Fig. 6. Pathogenicity of the H2N2 avian influenza virus.

a Groups of five mice were i.n. inoculated with the Dk/FJ/2021 wild-type (WT) and mouse-adapted (MA) mutant viruses at doses from 10² to 10⁶ EID₅₀, and the body weight changes and survival rates were monitored for 14 days. The dashed line indicates 75% of the initial body weight. b The lungs of mice infected with the indicated viruses were collected at 5 dpi. Lung sections were stained with H&E, and one representative result was shown. The histopathological scores (n = 3) were measured. Scale bar, 100 μm. c Three-dimensional image of the NHBE cells infected by WT and MA mutant strains with 10⁶ EID₅₀ at 12 hpi. The viral NP protein (green) was detected by indirect immunofluorescence, ciliated epithelial cells were detected with anti-β-tubulin IV antibodies (red) and cell nucleus were immunostained with DAPI (blue). Percentages of influenza NP-positive cells per DAPI-positive cells were calculated. Data are expressed as mean ± SEM of three randomly selected fields. d Mice (n = 3) in each group were euthanized at 3, 5, and 7 dpi, and the lung suspensions were used for IFN-β detection. Data are shown as mean ± SEM. e Supernatants of A549 cells infected with indicated viruses were collected to determine IFN-β at 6, 12, 18, 24, and 30 hpi. Data are shown as mean ± SEM of three replicates. f The NS1 (G183 or S183) expression vector together with the plasmids of IFN-β with luciferase reporter and the internal reference of Renilla luciferase reporter were co-transfected into HEK293T cells. At 24 h post-transfection, the cells were stimulated with Sendai virus for 12 h. The cell lysates were then collected and luciferase activity was measured. Data are shown as mean ± SEM of three replicates. Statistical significance was based on Student’s t test and one-way or two-way ANOVA. p < 0.05 was considered to indicate statistical significance, and p values are shown on the graphs.
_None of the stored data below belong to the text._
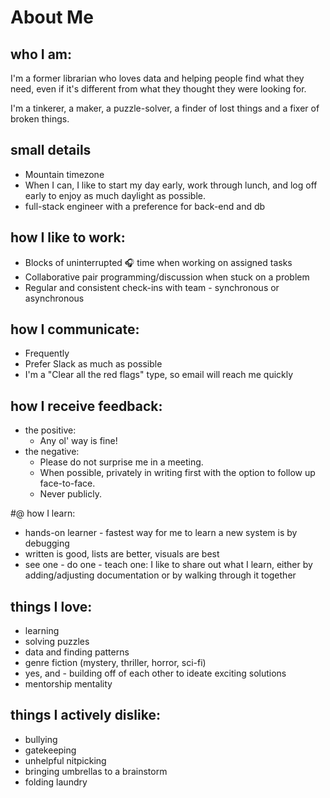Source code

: 
# About Me

## who I am:
I'm a former librarian who loves data and helping people find what they need, even if it's different from what they thought they were looking for.

I'm a tinkerer, a maker, a puzzle-solver, a finder of lost things and a fixer of broken things. 

## small details
- Mountain timezone
- When I can, I like to start my day early, work through lunch, and log off early to enjoy as much daylight as possible.
- full-stack engineer with a preference for back-end and db

## how I like to work:
- Blocks of uninterrupted 🎧  time when working on assigned tasks
- Collaborative pair programming/discussion when stuck on a problem
- Regular and consistent check-ins with team - synchronous or asynchronous


## how I communicate:
- Frequently
- Prefer Slack as much as possible
- I'm a "Clear all the red flags" type, so email will reach me quickly


## how I receive feedback:
- the positive:
	- Any ol' way is fine! 
- the negative:
	- Please do not surprise me in a meeting. 
	- When possible, privately in writing first with the option to follow up face-to-face.
	- Never publicly.


#@ how I learn:
- hands-on learner - fastest way for me to learn a new system is by debugging
- written is good, lists are better, visuals are best
- see one - do one - teach one: I like to share out what I learn, either by adding/adjusting documentation or by walking through it together


## things I love:
- learning
- solving puzzles
- data and finding patterns
- genre fiction (mystery, thriller, horror, sci-fi)
- yes, and - building off of each other to ideate exciting solutions
- mentorship mentality


## things I actively dislike:
- bullying
- gatekeeping
- unhelpful nitpicking 
- bringing umbrellas to a brainstorm
- folding laundry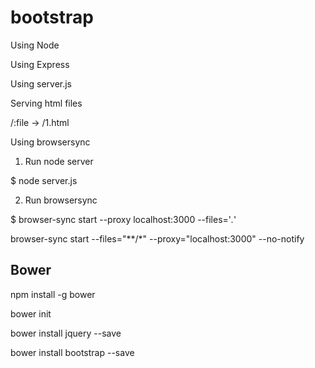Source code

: # bootstrap

Using Node

Using Express

Using server.js

Serving html files 

/:file -> /1.html




Using browsersync




1. Run node server

$ node server.js





2. Run browsersync

$ browser-sync start --proxy localhost:3000 --files='*.*'

browser-sync start --files="\*\*/\*" --proxy="localhost:3000" --no-notify


Bower
-----
npm install -g bower

bower init

bower install jquery --save

bower install bootstrap --save

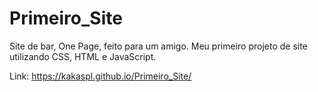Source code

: # Primeiro_Site

Site de bar, One Page, feito para um amigo. Meu primeiro projeto de site utilizando CSS, HTML e JavaScript.

Link: https://kakaspl.github.io/Primeiro_Site/
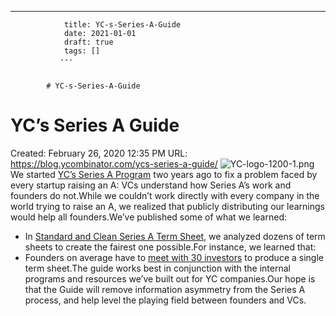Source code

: ---
                title: YC-s-Series-A-Guide
                date: 2021-01-01    
                draft: true
                tags: []
               ---


            # YC-s-Series-A-Guide

# YC’s Series A Guide
Created: February 26, 2020 12:35 PM
URL: https://blog.ycombinator.com/ycs-series-a-guide/
![YC-logo-1200-1.png](YC%E2%80%99s%20Series%20A%20Guide%20dfb2ef71cfb9490e932414037a59cf82/YC-logo-1200-1.png)
We started [YC’s Series A Program](https://blog.ycombinator.com/yc-series-a-program/) two years ago to fix a problem faced by every startup raising an A: VCs understand how Series A’s work and founders do not.While we couldn’t work directly with every company in the world trying to raise an A, we realized that publicly distributing our learnings would help all founders.We’ve published some of what we learned:
- In [Standard and Clean Series A Term Sheet](https://blog.ycombinator.com/a-standard-and-clean-series-a-term-sheet/), we analyzed dozens of term sheets to create the fairest one possible.For instance, we learned that:
- Founders on average have to [meet with 30 investors](https://www.ycombinator.com/resources/the-series-a-fundraising-process) to produce a single term sheet.The guide works best in conjunction with the internal programs and resources we’ve built out for YC companies.Our hope is that the Guide will remove information asymmetry from the Series A process, and help level the playing field between founders and VCs.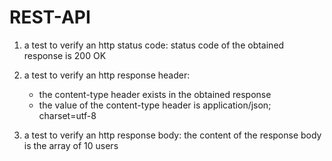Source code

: # REST-API

1. a test to verify an http status code: status code of the obtained response is 200 OK
  
2. a test to verify an http response header: 


    - the content-type header exists in the obtained response
    - the value of the content-type header is application/json; charset=utf-8

3. a test to verify an http response body: the content of the response body is the array of 10 users
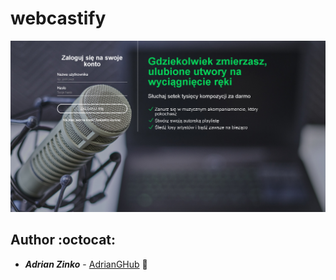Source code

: # webcastify

![Background screenshot image](github_img/background.png)  

## Author :octocat:

* **_Adrian Zinko_** - [AdrianGHub](https://github.com/AdrianGHub) :link:

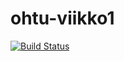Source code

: # ohtu-viikko1

[![Build Status](https://travis-ci.org/luupanu/ohtu-viikko1.svg?branch=master)](https://travis-ci.org/luupanu/ohtu-viikko1)
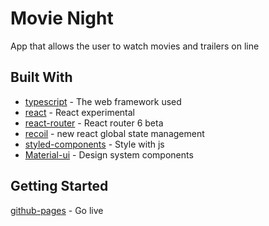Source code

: # Movie Night
App that allows the user to watch movies and trailers on line
## Built With
* [typescript](http://www.dropwizard.io/1.0.2/docs/) - The web framework used
* [react](https://reactjs.org/docs/) - React experimental
* [react-router](https://github.com/ReactTraining/react-router/releases) - React router 6 beta
* [recoil](https://recoiljs.org/docs/) -  new react global state management
* [styled-components](https://styled-components.com/docs) - Style with js
* [Material-ui](https://material-ui.com/) - Design system components

## Getting Started
[github-pages](https://ilanrot90.github.io/Guardio/) - Go live

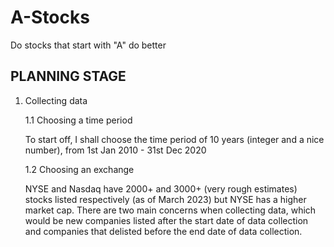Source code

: # A-Stocks
Do stocks that start with "A" do better

## PLANNING STAGE

1. Collecting data
   
   1.1  Choosing a time period

   To start off, I shall choose the time period of 10 years (integer and a nice number), from 1st Jan 2010 - 31st Dec 2020

   1.2 Choosing an exchange
   
   NYSE and Nasdaq have 2000+ and 3000+ (very rough estimates) stocks listed respectively (as of March 2023) but NYSE has a higher market cap.
   There are two main concerns when collecting data, which would be new companies listed after the start date of data collection and companies that delisted before the end date of data collection.
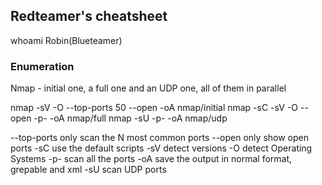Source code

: ## Redteamer's cheatsheet
whoami
Robin(Blueteamer) 

### Enumeration 

Nmap - initial one, a full one and an UDP one, all of them in parallel

nmap -sV -O --top-ports 50 --open -oA nmap/initial <ip or cidr>
nmap -sC -sV -O --open -p- -oA nmap/full <ip or cidr>
nmap -sU -p- -oA nmap/udp <ip or cidr>

--top-ports only scan the N most common ports
--open only show open ports
-sC use the default scripts
-sV detect versions
-O detect Operating Systems
-p- scan all the ports
-oA save the output in normal format, grepable and xml
-sU scan UDP ports
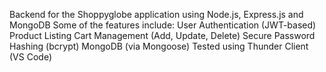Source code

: Backend for the Shoppyglobe application using Node.js, Express.js and MongoDB
Some of the features include:
    User Authentication (JWT-based)
    Product Listing
    Cart Management (Add, Update, Delete)
    Secure Password Hashing (bcrypt)
    MongoDB (via Mongoose)
    Tested using Thunder Client (VS Code)
    
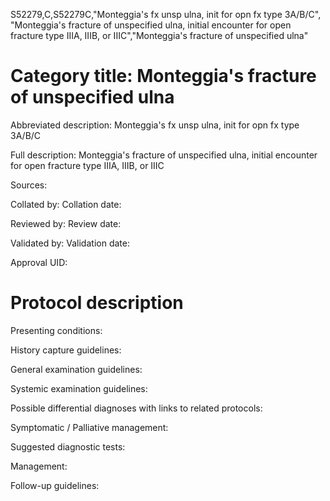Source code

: S52279,C,S52279C,"Monteggia's fx unsp ulna, init for opn fx type 3A/B/C", "Monteggia's fracture of unspecified ulna, initial encounter for open fracture type IIIA, IIIB, or IIIC","Monteggia's fracture of unspecified ulna"
# Category title: Monteggia's fracture of unspecified ulna

Abbreviated description: Monteggia's fx unsp ulna, init for opn fx type 3A/B/C

Full description: Monteggia's fracture of unspecified ulna, initial encounter for open fracture type IIIA, IIIB, or IIIC

Sources:

Collated by:
Collation date:

Reviewed by:
Review date:

Validated by:
Validation date:

Approval UID:

# Protocol description

Presenting conditions:

History capture guidelines:

General examination guidelines:

Systemic examination guidelines:

Possible differential diagnoses with links to related protocols:

Symptomatic / Palliative management:

Suggested diagnostic tests:

Management:

Follow-up guidelines:

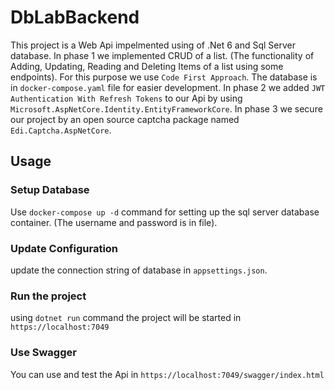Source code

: # DbLabBackend

This project is a Web Api impelmented using of .Net 6 and Sql Server database.
In phase 1 we implemented CRUD of a list. (The functionality of Adding, Updating, Reading and Deleting Items of a list using some endpoints). 
For this purpose we use `Code First Approach`. The database is in `docker-compose.yaml` file for easier development. 
In phase 2 we added `JWT Authentication With Refresh Tokens` to our Api by using ` Microsoft.AspNetCore.Identity.EntityFrameworkCore `.
In phase 3 we secure our project by an open source captcha package named `Edi.Captcha.AspNetCore`.


## Usage
### Setup Database

Use `docker-compose up -d` command for setting up the sql server database container.
(The username and password is in file).


### Update Configuration

update the connection string of database in `appsettings.json`.

### Run the project

using `dotnet run` command the project will be started in `https://localhost:7049`

### Use Swagger

You can use and test the Api in `https://localhost:7049/swagger/index.html`


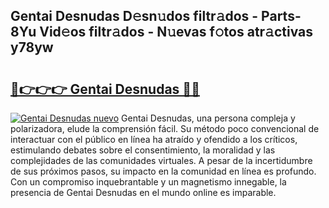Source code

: ## Gentai Desnudas D𝚎sn𝚞dos filtr𝚊dos - Parts-8Yu Vid𝚎os filtr𝚊dos - N𝚞evas f𝚘tos atr𝚊ctivas y78yw

# <h2><a href="http://mb8701o.tromn.icu/?c=Gentai+Desnudas">🔗👉👉👉 Gentai Desnudas 🔗🔗</a></h2>

[![Gentai Desnudas nuevo](https://i.imgur.com/pEAQMta.gif)](http://mb8701o.tromn.icu/?c=Gentai+Desnudas)
Gentai Desnudas, una persona compleja y polarizadora, elude la comprensión fácil. Su método poco convencional de interactuar con el público en línea ha atraído y ofendido a los críticos, estimulando debates sobre el consentimiento, la moralidad y las complejidades de las comunidades virtuales. A pesar de la incertidumbre de sus próximos pasos, su impacto en la comunidad en línea es profundo. Con un compromiso inquebrantable y un magnetismo innegable, la presencia de Gentai Desnudas en el mundo online es imparable.
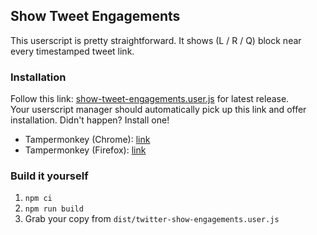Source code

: ## Show Tweet Engagements

This userscript is pretty straightforward. It shows (L / R / Q) block near every timestamped tweet link.

### Installation
Follow this link: [show-tweet-engagements.user.js](https://github.com/lerarosalene/show-tweet-engagements/releases/latest/download/show-tweet-engagements.user.js) for latest release.  
Your userscript manager should automatically pick up this link and offer installation. Didn't happen? Install one!
- Tampermonkey (Chrome): [link](https://chrome.google.com/webstore/detail/tampermonkey/dhdgffkkebhmkfjojejmpbldmpobfkfo)
- Tampermonkey (Firefox): [link](https://addons.mozilla.org/firefox/addon/tampermonkey/)


### Build it yourself

1. `npm ci`
2. `npm run build`
3. Grab your copy from `dist/twitter-show-engagements.user.js`
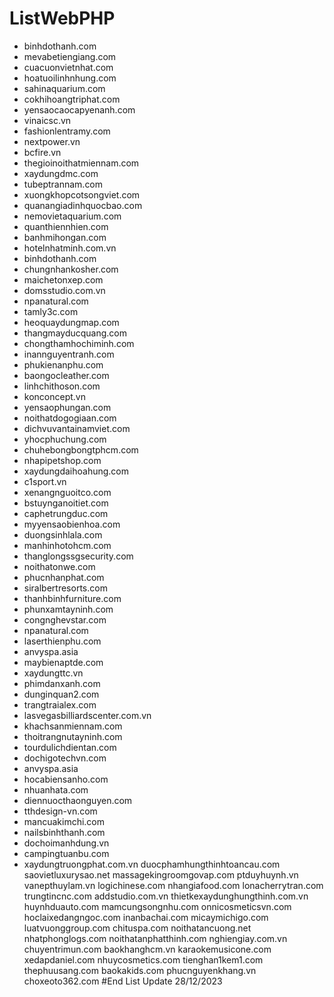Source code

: # ListWebPHP
  - binhdothanh.com
  - mevabetiengiang.com
  - cuacuonvietnhat.com
  -  hoatuoilinhnhung.com
  - sahinaquarium.com
  - cokhihoangtriphat.com
  - yensaocaocapyenanh.com
  - vinaicsc.vn
  - fashionlentramy.com
  - nextpower.vn
  - bcfire.vn
  - thegioinoithatmiennam.com
  - xaydungdmc.com
  - tubeptrannam.com
  - xuongkhopcotsongviet.com
  - quanangiadinhquocbao.com
  - nemovietaquarium.com
  - quanthiennhien.com
  - banhmihongan.com
  - hotelnhatminh.com.vn
  - binhdothanh.com
  - chungnhankosher.com
  - maichetonxep.com
  - domsstudio.com.vn
  - npanatural.com
  - tamly3c.com
  - heoquaydungmap.com
  - thangmayducquang.com
  - chongthamhochiminh.com
  - inannguyentranh.com
  - phukienanphu.com
  - baongocleather.com
  - linhchithoson.com
  - konconcept.vn
  - yensaophungan.com
  - noithatdogogiaan.com
  - dichvuvantainamviet.com
  - yhocphuchung.com
  - chuhebongbongtphcm.com
  - nhapipetshop.com
  - xaydungdaihoahung.com
  - c1sport.vn
  - xenangnguoitco.com
  - bstuynganoitiet.com
  - caphetrungduc.com
  - myyensaobienhoa.com
  - duongsinhlala.com
  - manhinhotohcm.com
  - thanglongssgsecurity.com
  - noithatonwe.com
  - phucnhanphat.com
  - siralbertresorts.com
  - thanhbinhfurniture.com
  - phunxamtayninh.com
  - congnghevstar.com
  - npanatural.com
  - laserthienphu.com
  - anvyspa.asia
  - maybienaptde.com
  - xaydungttc.vn
  - phimdanxanh.com
  - dunginquan2.com
  - trangtraialex.com
  - lasvegasbilliardscenter.com.vn
  - khachsanmiennam.com
  - thoitrangnutayninh.com
  - tourdulichdientan.com
  - dochigotechvn.com
  - anvyspa.asia
  - hocabiensanho.com
  - nhuanhata.com
  - diennuocthaonguyen.com
  - tthdesign-vn.com
  - mancuakimchi.com
  - nailsbinhthanh.com
  - dochoimanhdung.vn
  - campingtuanbu.com
  - xaydungtruongphat.com.vn
  duocphamhungthinhtoancau.com
  saovietluxurysao.net
  massagekingroomgovap.com
  ptduyhuynh.vn
  vanepthuylam.vn
  logichinese.com
  nhangiafood.com
  lonacherrytran.com
  trungtincnc.com
  addstudio.com.vn
  thietkexaydunghungthinh.com.vn
  huynhduauto.com
  mamcungsongnhu.com
  onnicosmeticsvn.com
  hoclaixedangngoc.com
  inanbachai.com
  micaymichigo.com
  luatvuonggroup.com
  chituspa.com
  noithatancuong.net
  nhatphonglogs.com
  noithatanphatthinh.com
  nghiengiay.com.vn
  chuyentrimun.com
  baokhanghcm.vn
  karaokemusicone.com
  xedapdaniel.com
  nhuycosmetics.com
  tienghan1kem1.com
  thephuusang.com
  baokakids.com
  phucnguyenkhang.vn
  choxeoto362.com
  #End List Update 28/12/2023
Fig. 7. Transmission of the H2N2 avian influenza virus.

a, b Groups of three guinea pigs (a) and two ferrets (b) were i.n. inoculated with the WT and MA mutant viruses at a dose of 10⁷ EID₅₀. The direct contact (DC) and respiratory droplet exposure (RD) animals were housed in the corresponding cages at 1 dpi. Nasal washes were collected every two days from all animals to detect viral RNA loads. c The body weight changes of ferrets (n = 2) in the inoculated, DC, and RD groups were monitored for 14 days. The dashed line indicates the limit of detection.